XML DOM - Traverse Node Tree

Traversing means looping through or traveling across the node tree

Traversing the Node Tree

Often you want to loop an XML document, for example: when you want to extract the value of each element.

This is called "Traversing the node tree"

The example below loops through all child nodes of <book>, and displays their names and values:

Example

<!DOCTYPE html>
<html>
<body>

<p id="demo"></p>

<script>
var x, i ,xmlDoc;
var txt = "";
var text = "<book>" +
"<title>Everyday Italian</title>" +
"<author>Giada De Laurentiis</author>" +
"<year>2005</year>" +
"</book>";

parser = new DOMParser();
xmlDoc = parser.parseFromString(text,"text/xml");

// documentElement always represents the root node
x = xmlDoc.documentElement.childNodes;
for (i = 0; i < x.length ;i++) {
    txt += x[i].nodeName + ": " + x[i].childNodes[0].nodeValue + "<br>";
}
document.getElementById("demo").innerHTML = txt;
</script>

</body>
</html>

Output:

title: Everyday Italian
author: Giada De Laurentiis
year: 2005

Example explained:

  • Load the XML string into xmlDoc
  • Get the child nodes of the root element
  • For each child node, output the node name and the node value of the text node
  • Browser Differences in DOM Parsing

    All modern browsers support the W3C DOM specification.
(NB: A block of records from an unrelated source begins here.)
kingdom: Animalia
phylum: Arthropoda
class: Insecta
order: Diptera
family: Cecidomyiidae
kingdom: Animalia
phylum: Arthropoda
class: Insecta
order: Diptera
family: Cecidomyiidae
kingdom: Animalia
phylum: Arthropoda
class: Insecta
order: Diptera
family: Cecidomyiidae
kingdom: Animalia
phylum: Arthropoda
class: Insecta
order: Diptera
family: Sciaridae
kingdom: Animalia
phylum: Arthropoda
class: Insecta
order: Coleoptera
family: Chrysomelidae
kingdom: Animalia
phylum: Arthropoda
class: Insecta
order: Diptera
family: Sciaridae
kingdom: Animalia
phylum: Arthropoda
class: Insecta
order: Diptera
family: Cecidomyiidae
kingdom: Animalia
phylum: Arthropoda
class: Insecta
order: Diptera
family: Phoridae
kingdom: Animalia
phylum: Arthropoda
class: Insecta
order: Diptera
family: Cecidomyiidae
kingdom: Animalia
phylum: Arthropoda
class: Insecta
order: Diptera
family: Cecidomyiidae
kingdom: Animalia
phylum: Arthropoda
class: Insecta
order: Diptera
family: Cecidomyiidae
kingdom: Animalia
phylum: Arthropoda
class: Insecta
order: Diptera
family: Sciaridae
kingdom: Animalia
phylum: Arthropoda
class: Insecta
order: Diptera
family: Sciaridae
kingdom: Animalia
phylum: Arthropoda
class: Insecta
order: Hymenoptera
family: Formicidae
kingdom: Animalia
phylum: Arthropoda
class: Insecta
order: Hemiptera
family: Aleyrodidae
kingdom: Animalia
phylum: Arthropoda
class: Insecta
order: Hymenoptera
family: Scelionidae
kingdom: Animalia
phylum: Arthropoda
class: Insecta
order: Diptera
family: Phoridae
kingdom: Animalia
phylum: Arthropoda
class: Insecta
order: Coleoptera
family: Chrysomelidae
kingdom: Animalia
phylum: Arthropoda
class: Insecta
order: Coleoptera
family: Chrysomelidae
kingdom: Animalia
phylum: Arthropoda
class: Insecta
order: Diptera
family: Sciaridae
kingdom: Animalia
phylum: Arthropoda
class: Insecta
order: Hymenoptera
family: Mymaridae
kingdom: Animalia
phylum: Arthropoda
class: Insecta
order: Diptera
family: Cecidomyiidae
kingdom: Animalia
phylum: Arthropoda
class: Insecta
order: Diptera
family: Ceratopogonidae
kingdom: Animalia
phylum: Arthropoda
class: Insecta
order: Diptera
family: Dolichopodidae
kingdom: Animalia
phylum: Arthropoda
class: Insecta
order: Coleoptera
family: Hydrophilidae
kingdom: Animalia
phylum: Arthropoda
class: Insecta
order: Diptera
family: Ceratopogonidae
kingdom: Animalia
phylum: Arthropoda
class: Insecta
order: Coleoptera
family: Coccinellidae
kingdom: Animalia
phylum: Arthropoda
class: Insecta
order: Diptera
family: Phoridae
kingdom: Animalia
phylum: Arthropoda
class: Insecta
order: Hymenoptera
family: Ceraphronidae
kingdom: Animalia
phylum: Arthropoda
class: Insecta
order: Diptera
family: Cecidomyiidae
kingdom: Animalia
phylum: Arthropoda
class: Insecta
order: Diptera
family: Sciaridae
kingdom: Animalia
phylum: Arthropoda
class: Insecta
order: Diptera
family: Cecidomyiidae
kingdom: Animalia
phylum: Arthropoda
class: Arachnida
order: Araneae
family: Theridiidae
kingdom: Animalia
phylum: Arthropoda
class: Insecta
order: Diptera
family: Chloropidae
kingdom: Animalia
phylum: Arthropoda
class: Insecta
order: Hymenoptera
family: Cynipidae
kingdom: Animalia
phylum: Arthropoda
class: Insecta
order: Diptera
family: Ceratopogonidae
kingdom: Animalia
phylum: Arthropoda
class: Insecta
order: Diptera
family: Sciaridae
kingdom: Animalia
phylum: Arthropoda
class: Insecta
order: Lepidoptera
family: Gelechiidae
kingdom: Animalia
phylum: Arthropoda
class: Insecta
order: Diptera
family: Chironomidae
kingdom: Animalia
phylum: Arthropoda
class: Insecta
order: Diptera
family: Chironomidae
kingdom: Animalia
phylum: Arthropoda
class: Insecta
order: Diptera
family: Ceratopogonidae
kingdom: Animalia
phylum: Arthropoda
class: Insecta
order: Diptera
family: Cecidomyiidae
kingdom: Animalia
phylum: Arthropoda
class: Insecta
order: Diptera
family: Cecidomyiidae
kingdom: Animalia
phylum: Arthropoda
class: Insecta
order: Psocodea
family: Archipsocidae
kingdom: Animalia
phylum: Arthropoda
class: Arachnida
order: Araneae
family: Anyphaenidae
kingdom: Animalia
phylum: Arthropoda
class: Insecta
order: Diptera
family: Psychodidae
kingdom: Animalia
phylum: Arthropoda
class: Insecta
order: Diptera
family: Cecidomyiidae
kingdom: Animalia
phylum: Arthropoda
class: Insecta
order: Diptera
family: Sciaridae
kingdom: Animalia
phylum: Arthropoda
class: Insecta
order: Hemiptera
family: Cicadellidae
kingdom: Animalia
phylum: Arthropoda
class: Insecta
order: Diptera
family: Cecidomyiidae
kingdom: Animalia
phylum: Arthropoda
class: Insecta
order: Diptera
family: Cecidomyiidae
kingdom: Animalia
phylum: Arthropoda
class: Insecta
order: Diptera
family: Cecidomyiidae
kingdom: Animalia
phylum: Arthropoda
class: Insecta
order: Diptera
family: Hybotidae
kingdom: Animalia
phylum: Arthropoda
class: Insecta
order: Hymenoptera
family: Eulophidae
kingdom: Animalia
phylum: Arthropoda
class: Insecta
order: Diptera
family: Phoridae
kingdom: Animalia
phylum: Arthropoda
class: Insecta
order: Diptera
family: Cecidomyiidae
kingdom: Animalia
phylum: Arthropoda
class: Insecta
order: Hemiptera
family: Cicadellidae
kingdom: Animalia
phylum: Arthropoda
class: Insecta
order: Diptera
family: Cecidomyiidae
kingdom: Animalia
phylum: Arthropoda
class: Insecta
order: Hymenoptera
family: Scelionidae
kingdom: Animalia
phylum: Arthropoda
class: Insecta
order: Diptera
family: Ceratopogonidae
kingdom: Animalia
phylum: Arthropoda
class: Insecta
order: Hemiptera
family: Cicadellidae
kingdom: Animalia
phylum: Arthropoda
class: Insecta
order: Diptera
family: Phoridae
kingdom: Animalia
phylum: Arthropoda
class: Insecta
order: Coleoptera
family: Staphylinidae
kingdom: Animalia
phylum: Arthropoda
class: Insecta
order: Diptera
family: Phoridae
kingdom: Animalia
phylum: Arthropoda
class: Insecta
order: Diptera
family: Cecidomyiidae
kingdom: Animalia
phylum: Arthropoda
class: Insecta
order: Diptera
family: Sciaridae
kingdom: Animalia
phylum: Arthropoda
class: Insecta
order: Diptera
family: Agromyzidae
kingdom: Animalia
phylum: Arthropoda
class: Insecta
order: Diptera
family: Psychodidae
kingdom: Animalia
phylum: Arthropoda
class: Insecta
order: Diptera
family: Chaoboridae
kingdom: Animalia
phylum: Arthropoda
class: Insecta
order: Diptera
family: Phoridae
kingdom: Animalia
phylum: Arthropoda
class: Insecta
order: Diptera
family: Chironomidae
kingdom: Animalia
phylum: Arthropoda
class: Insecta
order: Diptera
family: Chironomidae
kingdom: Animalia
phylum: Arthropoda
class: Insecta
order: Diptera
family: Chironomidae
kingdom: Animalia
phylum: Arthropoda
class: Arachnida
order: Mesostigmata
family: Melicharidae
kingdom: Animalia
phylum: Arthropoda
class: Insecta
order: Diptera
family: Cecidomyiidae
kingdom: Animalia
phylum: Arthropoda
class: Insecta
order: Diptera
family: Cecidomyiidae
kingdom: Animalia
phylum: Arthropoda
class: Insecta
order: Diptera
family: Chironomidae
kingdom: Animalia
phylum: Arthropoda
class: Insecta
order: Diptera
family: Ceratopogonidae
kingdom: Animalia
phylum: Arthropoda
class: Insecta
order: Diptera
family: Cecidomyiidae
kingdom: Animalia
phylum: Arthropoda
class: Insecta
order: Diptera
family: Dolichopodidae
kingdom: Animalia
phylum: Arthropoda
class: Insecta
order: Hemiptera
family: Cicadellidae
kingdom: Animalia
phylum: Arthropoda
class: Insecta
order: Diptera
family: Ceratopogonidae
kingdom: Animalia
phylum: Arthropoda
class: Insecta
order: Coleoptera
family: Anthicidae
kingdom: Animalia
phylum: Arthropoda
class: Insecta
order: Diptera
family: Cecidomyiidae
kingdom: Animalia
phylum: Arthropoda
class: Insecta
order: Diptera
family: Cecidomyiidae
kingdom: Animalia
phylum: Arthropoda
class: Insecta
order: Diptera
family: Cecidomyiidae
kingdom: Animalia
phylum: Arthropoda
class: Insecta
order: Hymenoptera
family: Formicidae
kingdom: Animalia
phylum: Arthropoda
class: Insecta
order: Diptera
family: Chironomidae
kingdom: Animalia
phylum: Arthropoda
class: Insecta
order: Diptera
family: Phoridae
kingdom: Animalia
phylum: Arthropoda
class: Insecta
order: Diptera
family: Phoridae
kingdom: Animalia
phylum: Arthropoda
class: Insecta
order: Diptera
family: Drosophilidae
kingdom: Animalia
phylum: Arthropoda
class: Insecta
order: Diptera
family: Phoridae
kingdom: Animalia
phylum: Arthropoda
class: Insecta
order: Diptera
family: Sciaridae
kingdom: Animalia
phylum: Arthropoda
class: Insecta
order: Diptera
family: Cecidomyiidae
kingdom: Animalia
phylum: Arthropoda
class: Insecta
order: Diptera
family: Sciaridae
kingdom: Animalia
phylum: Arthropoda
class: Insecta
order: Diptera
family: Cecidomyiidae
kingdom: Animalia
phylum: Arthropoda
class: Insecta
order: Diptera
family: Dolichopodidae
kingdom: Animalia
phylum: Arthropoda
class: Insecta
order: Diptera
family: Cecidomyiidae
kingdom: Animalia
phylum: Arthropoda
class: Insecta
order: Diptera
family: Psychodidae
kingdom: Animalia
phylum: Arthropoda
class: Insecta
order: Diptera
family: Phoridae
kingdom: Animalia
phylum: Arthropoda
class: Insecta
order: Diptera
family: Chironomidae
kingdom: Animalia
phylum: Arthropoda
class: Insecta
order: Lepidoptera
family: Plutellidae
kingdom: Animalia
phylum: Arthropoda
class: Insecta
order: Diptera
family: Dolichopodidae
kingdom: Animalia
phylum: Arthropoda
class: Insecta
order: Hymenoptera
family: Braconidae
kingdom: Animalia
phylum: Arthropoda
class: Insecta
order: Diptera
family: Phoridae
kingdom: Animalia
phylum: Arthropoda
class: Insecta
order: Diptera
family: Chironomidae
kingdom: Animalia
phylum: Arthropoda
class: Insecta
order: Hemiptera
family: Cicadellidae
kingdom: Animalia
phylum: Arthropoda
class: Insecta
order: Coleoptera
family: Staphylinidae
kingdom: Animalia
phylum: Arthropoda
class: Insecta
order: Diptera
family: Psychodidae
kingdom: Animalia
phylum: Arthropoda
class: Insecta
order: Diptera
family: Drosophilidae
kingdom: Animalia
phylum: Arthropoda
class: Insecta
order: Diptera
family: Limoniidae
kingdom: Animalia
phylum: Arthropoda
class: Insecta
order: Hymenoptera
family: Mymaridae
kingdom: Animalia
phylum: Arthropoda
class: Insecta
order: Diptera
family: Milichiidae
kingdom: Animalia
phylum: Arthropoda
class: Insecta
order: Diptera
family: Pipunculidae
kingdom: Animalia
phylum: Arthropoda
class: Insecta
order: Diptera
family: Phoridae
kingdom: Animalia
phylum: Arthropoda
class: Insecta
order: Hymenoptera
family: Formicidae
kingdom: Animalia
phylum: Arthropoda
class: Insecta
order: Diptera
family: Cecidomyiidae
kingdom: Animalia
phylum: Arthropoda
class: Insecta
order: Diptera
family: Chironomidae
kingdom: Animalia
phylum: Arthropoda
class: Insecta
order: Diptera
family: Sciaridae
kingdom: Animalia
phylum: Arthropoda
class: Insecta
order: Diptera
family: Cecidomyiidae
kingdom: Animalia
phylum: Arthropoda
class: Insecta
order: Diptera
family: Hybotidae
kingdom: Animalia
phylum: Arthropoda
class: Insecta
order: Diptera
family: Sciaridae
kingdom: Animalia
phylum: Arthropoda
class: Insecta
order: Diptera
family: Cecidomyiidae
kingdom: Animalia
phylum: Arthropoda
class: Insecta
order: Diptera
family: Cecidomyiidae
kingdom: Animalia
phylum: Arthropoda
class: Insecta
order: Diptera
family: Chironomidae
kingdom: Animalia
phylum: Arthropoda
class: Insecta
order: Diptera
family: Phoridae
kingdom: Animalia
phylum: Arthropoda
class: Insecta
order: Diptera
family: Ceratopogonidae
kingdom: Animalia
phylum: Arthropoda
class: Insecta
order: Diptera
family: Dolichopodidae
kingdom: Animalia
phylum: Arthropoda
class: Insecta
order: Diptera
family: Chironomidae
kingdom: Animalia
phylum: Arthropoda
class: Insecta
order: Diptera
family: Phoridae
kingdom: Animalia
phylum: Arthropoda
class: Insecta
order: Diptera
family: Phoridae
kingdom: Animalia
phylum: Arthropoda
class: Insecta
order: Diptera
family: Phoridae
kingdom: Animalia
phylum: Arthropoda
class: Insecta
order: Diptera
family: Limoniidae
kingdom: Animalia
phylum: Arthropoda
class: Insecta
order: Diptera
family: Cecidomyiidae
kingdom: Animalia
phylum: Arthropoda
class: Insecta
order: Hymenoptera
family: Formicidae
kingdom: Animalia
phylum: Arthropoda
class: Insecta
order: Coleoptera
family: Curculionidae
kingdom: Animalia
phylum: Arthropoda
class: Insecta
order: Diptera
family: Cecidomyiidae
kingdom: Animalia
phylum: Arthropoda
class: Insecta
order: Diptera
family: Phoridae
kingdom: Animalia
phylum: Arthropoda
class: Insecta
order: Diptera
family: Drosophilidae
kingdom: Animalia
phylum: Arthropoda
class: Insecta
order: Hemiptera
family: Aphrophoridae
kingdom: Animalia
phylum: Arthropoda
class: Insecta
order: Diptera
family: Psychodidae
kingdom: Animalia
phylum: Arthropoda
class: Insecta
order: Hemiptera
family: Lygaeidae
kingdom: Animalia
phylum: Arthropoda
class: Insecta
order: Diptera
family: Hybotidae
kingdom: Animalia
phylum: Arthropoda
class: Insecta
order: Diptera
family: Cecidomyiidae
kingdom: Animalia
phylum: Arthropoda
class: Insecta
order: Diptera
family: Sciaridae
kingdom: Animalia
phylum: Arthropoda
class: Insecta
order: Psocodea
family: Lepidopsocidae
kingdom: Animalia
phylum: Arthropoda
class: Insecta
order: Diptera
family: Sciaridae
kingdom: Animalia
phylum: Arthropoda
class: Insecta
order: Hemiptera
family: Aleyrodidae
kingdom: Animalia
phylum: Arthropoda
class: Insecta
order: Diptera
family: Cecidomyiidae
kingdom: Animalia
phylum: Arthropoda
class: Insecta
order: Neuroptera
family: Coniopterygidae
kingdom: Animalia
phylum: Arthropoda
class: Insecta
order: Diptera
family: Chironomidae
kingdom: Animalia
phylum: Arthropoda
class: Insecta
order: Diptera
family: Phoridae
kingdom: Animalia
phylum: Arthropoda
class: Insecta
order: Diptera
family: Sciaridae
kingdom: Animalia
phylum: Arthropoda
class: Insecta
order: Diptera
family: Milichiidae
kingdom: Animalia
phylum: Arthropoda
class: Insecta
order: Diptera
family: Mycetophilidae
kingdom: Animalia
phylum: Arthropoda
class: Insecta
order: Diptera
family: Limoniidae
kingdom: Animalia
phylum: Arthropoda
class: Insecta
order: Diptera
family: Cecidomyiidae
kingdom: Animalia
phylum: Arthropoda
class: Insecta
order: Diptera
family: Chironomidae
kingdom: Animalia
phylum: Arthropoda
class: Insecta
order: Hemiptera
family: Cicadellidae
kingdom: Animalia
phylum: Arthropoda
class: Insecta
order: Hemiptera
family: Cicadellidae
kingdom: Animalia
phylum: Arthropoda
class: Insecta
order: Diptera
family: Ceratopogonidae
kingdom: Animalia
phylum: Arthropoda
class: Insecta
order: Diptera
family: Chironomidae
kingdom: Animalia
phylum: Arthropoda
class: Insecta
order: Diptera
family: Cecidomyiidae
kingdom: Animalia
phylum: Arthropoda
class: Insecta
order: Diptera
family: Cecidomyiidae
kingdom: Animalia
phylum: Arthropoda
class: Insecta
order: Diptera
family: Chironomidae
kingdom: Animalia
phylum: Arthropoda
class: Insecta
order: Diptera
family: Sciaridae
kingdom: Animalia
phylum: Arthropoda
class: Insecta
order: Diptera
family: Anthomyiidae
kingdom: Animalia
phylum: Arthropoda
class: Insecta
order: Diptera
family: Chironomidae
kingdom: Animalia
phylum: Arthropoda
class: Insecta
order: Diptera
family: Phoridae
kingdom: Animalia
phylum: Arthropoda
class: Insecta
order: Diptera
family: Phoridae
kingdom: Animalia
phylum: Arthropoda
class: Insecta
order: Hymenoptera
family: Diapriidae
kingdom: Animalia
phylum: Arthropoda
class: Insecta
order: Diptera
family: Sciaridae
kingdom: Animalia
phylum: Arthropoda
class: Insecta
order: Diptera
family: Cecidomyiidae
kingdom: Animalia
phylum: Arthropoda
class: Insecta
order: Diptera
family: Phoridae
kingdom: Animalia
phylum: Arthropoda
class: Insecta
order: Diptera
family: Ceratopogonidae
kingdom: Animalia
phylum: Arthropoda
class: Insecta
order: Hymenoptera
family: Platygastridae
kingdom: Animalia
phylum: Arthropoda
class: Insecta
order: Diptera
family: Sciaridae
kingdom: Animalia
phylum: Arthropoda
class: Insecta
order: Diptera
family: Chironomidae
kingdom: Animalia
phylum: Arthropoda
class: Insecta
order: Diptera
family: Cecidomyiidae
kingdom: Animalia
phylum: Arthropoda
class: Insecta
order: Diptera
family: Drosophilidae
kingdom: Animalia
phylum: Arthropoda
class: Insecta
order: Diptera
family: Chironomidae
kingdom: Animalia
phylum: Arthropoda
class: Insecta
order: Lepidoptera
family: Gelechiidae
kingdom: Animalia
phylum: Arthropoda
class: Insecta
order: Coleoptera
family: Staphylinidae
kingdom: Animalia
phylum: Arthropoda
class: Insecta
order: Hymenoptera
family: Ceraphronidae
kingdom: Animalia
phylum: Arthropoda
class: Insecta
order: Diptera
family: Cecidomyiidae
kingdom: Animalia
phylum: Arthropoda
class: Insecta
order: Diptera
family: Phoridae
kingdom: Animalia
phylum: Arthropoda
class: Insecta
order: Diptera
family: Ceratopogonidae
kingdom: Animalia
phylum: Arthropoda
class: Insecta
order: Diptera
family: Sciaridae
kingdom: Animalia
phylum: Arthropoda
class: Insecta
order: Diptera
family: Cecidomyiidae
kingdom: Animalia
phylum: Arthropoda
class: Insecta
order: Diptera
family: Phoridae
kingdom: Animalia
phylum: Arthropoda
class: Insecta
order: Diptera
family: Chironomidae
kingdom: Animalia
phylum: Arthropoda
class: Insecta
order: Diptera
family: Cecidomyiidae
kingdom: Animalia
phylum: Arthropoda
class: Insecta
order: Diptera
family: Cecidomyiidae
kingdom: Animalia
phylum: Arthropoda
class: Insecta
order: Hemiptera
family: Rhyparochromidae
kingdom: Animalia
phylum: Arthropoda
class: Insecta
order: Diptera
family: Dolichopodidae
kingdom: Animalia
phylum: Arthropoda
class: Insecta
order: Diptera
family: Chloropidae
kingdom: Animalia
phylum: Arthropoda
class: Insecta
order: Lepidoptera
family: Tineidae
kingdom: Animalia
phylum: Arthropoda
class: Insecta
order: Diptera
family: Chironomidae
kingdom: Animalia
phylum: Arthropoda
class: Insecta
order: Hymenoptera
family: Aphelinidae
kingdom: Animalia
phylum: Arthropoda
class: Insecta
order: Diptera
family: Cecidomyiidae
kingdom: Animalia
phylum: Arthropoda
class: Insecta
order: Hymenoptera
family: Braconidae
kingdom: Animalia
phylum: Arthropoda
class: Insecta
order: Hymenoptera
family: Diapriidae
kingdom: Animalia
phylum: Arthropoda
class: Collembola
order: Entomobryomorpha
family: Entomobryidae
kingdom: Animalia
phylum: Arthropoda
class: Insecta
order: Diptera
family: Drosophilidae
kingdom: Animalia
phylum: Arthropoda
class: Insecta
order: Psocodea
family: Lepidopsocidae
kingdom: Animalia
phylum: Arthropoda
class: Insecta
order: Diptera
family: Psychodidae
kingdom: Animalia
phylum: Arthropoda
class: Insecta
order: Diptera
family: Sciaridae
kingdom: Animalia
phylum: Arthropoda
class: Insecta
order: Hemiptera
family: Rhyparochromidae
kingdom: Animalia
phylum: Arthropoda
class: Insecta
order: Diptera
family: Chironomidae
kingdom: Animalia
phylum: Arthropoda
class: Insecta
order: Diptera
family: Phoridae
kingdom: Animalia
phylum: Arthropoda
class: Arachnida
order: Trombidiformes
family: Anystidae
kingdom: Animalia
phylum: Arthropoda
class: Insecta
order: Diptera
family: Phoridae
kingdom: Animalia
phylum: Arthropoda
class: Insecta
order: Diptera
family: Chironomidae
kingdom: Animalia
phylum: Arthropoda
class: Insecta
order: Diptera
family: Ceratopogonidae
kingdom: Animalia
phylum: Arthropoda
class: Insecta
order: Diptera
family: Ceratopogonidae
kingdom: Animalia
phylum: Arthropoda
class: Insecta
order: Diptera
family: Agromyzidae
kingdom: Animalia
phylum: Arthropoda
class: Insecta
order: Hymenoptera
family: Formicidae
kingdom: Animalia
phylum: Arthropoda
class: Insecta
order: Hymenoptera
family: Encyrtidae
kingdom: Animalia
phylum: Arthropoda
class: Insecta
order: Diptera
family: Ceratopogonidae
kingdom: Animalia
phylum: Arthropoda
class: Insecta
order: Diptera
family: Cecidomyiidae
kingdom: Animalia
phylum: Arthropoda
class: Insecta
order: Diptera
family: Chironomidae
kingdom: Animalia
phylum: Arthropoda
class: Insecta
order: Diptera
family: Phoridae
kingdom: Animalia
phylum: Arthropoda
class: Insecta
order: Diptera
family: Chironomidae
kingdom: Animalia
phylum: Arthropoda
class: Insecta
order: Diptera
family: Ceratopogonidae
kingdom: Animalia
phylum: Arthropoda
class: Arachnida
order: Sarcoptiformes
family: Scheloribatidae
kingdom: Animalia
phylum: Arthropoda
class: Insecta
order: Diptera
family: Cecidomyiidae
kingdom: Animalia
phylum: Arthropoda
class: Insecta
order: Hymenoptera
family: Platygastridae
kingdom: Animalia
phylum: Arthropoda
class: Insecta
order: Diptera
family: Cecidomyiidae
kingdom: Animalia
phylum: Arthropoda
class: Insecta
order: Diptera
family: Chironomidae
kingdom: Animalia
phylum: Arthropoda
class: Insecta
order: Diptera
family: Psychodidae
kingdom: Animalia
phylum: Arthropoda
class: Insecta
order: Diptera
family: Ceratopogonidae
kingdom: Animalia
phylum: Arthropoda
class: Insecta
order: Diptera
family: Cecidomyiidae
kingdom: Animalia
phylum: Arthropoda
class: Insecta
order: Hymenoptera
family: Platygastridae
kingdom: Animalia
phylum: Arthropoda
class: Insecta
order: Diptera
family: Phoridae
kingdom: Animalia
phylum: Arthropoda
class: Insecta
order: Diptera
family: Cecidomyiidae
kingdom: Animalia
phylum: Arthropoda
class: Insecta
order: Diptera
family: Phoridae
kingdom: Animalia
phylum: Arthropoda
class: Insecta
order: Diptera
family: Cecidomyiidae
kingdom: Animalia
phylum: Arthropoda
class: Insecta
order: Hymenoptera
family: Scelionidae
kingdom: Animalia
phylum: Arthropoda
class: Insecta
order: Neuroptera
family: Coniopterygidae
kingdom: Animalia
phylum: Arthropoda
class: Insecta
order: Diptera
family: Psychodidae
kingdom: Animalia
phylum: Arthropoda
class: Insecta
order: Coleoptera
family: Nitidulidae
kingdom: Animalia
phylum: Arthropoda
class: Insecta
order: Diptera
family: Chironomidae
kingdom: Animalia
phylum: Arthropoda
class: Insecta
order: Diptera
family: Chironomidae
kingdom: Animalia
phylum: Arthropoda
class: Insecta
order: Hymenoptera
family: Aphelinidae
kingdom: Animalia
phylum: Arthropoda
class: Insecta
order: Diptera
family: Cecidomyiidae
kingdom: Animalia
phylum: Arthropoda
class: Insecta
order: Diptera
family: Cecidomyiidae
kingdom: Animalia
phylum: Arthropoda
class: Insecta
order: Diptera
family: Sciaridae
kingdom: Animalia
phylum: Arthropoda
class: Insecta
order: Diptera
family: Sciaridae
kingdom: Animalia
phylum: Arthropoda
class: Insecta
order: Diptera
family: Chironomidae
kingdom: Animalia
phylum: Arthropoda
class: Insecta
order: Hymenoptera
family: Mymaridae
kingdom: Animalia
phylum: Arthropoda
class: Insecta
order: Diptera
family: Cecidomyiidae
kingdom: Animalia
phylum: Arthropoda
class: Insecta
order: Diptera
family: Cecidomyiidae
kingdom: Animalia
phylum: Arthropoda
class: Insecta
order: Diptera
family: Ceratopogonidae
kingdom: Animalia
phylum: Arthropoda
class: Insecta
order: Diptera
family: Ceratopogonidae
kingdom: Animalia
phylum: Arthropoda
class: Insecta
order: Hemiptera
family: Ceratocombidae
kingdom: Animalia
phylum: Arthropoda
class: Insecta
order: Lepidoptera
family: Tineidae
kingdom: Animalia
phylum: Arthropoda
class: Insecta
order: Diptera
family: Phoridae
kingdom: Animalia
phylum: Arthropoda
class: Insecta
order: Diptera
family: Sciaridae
    However, there are some differences between browsers. One important difference is:

  • The way they handle white-spaces and new lines
  • DOM - White Spaces and New Lines

    XML often contains new line, or white space characters, between nodes. This is often the case when the document is edited by a simple editor like Notepad.

    The following example (edited by Notepad) contains CR/LF (new line) between each line and two spaces in front of each child node:

    <book>
      <title>Everyday Italian</title>
      <author>Giada De Laurentiis</author>
      <year>2005</year>
      <price>30.00</price>
    </book>

    Internet Explorer 9 and earlier do NOT treat empty white-spaces, or new lines as text nodes, while other browsers do.

    The following example will output the number of child nodes the root element (of books.xml) has. IE9 and earlier will output 4 child nodes, while IE10 and later versions, and other browsers will output 9 child nodes:

    Example

    function myFunction(xml) {
    var xmlDoc = xml.responseXML;
        x = xmlDoc.documentElement.childNodes;
        document.getElementById("demo").innerHTML =
        "Number of child nodes: " + x.length;
    }

    PCDATA - Parsed Character Data

    XML parsers normally parse all the text in an XML document.

    When an XML element is parsed, the text between the XML tags is also parsed:

    <message>This text is also parsed</message>

    The parser does this because XML elements can contain other elements, as in this example, where the <name> element contains two other elements (first and last):

    <name><first>Bill</first><last>Gates</last></name>

    and the parser will break it up into sub-elements like this:

    <name>
      <first>Bill</first>
      <last>Gates</last>
    </name>

    Parsed Character Data (PCDATA) is a term used about text data that will be parsed by the XML parser.

    CDATA - (Unparsed) Character Data

    The term CDATA is used about text data that should not be parsed by the XML parser.

    Characters like "<" and "&" are illegal in XML elements.

    "<" will generate an error because the parser interprets it as the start of a new element.

    "&" will generate an error because the parser interprets it as the start of an character entity.

    Some text, like JavaScript code, contains a lot of "<" or "&" characters. To avoid errors script code can be defined as CDATA.

    Everything inside a CDATA section is ignored by the parser.

    A CDATA section starts with "<![CDATA[" and ends with "]]>":

    <script>
    <![CDATA[
    function matchwo(a,b) {
        if (a < b && a < 0) {
            return 1;
        } else {
            return 0;
        }
    }
    ]]>
    </script>

    In the example above, everything inside the CDATA section is ignored by the parser.

    Notes on CDATA sections:

    A CDATA section cannot contain the string "]]>". Nested CDATA sections are not allowed.

    The "]]>" that marks the end of the CDATA section cannot contain spaces or line breaks.